Classrooms faced 5,000 teaching vacancies in 2019

ORLANDO – It is a simple math problem that is not getting solved in a classroom. Florida has a shortage of teachers.

“I think it has gotten a lot worse,” said Andrew Spar, President of the Florida Education Association, the state’s largest association of professional employees.

Two years ago, Spar, who began his education career in Daytona Beach in 1994, went on the record warning districts about a projected statewide shortage of teachers for Florida’s schools.

In 2019, roughly 5,000 teaching positions were unfilled. Today, Spar believes that number has doubled.

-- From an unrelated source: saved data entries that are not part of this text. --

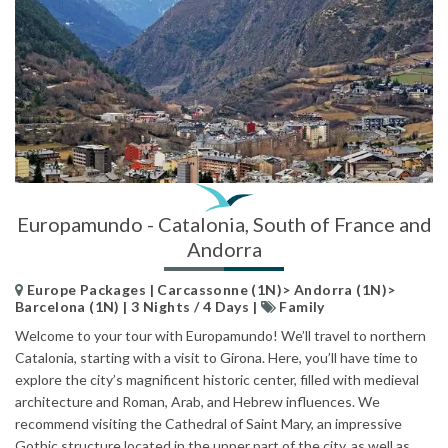
Europamundo - Catalonia, South of France and
Andorra
Europe Packages | Carcassonne (1N)> Andorra (1N)>
Barcelona (1N) | 3 Nights / 4 Days |
Family
Welcome to your tour with Europamundo! We’ll travel to northern
Catalonia, starting with a visit to Girona. Here, you’ll have time to
explore the city’s magnificent historic center, filled with medieval
architecture and Roman, Arab, and Hebrew influences. We
recommend visiting the Cathedral of Saint Mary, an impressive
Gothic structure located in the upper part of the city, as well as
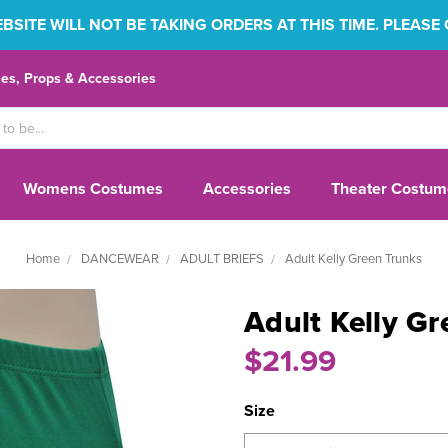
SITE WILL NOT BE TAKING ORDERS AT THIS TIME. PLEASE
s, Props & Accessories
Womens Costumes
Accessories
Theater Costum
Home
DANCEWEAR
ADULT BRIEFS
Adult Kelly Green Trunks
Adult Kelly G
$21.99
Size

“This year there could be as many as 10,000 classrooms without teachers to start this school year,” Spar told News 6 investigator Merris Badcock.

According to the Florida Department of Education, Florida employs roughly 200,000 teachers statewide. If Spar’s estimate is correct, that means districts could begin the year with roughly 5% of their teaching positions unfilled.

But is that the case here in Central Florida?

News 6 checked with all local school districts’ public information offices, which provided their individual vacancy numbers in the weeks leading up to school.

At last check, in the weeks leading up to school, Seminole, Sumter, Orange and Lake counties had to hire roughly 1% or less of their entire teaching staff.

Brevard, Volusia, Marion and Flagler needed to hire roughly 2% of their teaching staff.

Osceola County, mirroring Spar’s statewide prediction, still needed to hire more than five percent of their teaching staff.

“We do have some instructional vacancies, but we will be using other certified personnel to make sure we start the school year with teachers in every classroom,” Superintendent of Osceola County Public Schools Dr. Debra Pace said.

Pace’s solution to the problem, deploying substitute teachers, also mirrors what all districts said they would do to make sure there was a teacher in every classroom.

However, some people, like Spar, feel substitute teachers are not a long-term solution to a statewide teacher shortage.

Part of the reason districts are struggling to put teachers in every classroom is because, according to Spar, not enough people want to be teachers.

Just look to the University of South Florida which recently considered closing its College of Education after dwindling enrollment.

Even if people are becoming teachers, they are not staying teachers.

“I was always a big believer in philanthropy,” Serdwick St. Pierre said. “I feel like being a teacher, you are a philanthropist.”

St. Pierre taught in Orange County public schools for just one year, from 2020 to 2021, before deciding his future as a teacher was not going to give back to him as much as he was being asked to give.

“I just felt like it was not about education. It was about performance. It was not really about the students. It was about, ‘We need these numbers to look like this’,” said St. Pierre.